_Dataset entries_
──────
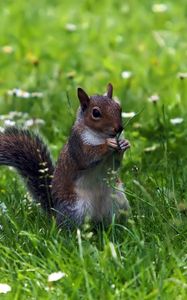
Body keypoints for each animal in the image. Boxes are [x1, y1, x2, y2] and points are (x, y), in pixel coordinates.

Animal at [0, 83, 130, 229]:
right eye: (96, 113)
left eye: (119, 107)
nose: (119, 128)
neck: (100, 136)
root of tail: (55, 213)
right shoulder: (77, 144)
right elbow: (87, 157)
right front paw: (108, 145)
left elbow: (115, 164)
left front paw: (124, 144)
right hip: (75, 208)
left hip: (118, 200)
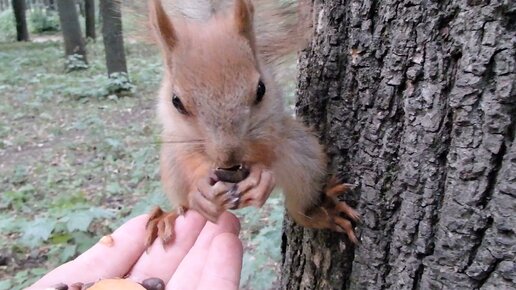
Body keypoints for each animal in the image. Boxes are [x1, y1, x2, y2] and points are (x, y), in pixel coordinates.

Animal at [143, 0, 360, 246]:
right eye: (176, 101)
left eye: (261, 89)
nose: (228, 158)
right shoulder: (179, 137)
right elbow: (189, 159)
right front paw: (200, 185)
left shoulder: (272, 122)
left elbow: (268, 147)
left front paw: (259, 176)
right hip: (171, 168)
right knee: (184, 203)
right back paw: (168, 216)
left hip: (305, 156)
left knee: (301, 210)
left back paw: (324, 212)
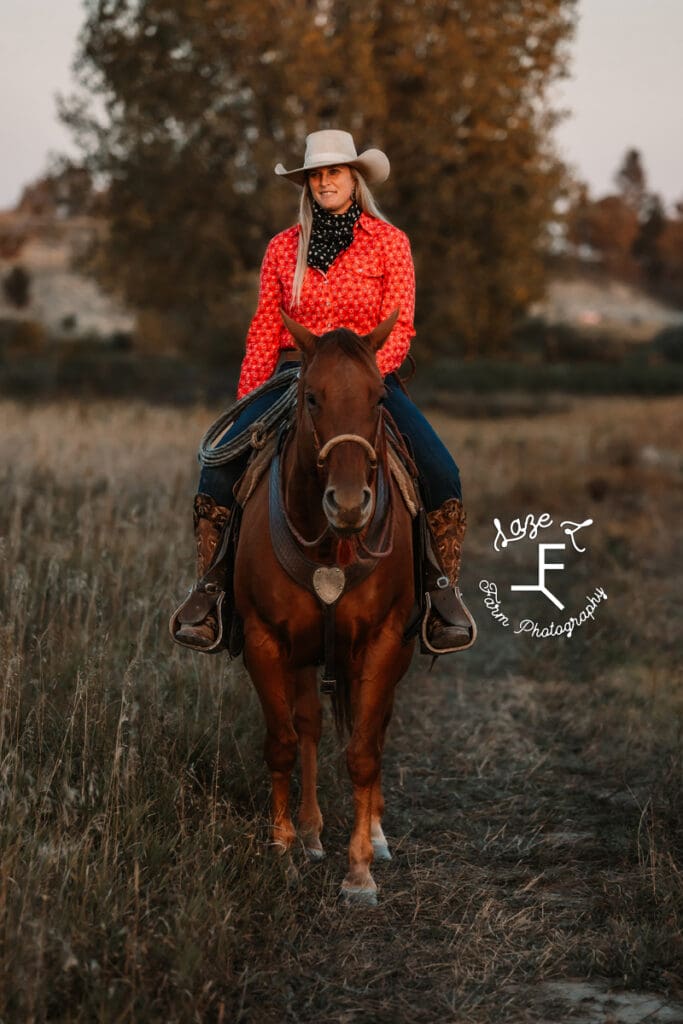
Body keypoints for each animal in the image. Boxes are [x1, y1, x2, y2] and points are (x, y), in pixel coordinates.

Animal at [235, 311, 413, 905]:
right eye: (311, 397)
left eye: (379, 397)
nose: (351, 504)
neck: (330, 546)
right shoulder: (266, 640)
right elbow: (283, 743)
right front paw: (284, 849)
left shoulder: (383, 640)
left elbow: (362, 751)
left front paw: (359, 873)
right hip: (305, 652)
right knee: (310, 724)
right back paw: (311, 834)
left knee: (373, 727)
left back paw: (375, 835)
──────
_Assignment_
Copy the records above exactly, omitting every picture.

_Answer to this task_
Body keypoints for each animal in the image. Boxes are [x1, y1, x2, y2] and points are (x, y), in pixel coordinates.

Animal at [0, 83, 130, 229]:
right eye: (96, 113)
left eye: (119, 107)
nose: (119, 128)
neck: (100, 136)
root of tail: (55, 213)
right shoulder: (77, 144)
right elbow: (87, 157)
right front paw: (108, 145)
left elbow: (115, 164)
left front paw: (124, 144)
right hip: (75, 208)
left hip: (118, 200)
Body keypoints for each animal in the image. Boxes are [x1, y1, x2, y2] and points are (x, y), in pixel coordinates.

Animal at [143, 0, 360, 246]:
right eye: (176, 101)
left eye: (261, 89)
nose: (228, 158)
right shoulder: (179, 137)
right elbow: (189, 159)
right front paw: (200, 185)
left shoulder: (272, 122)
left elbow: (268, 147)
left front paw: (259, 176)
right hip: (171, 168)
right knee: (184, 203)
right back paw: (168, 216)
left hip: (305, 156)
left knee: (301, 210)
left back paw: (324, 212)
Body keypoints for each animal in the image. Boxes are [x1, y1, x2, y2] and points are (x, y), in pixel coordinates.

Animal at [235, 311, 413, 905]:
right eye: (311, 397)
left eye: (379, 397)
nose: (351, 504)
neck: (330, 546)
right shoulder: (266, 640)
right elbow: (283, 743)
right front paw: (284, 849)
left shoulder: (383, 640)
left elbow: (362, 751)
left front paw: (359, 873)
right hip: (305, 652)
right knee: (310, 724)
right back paw: (311, 834)
left knee: (373, 727)
left back paw: (375, 835)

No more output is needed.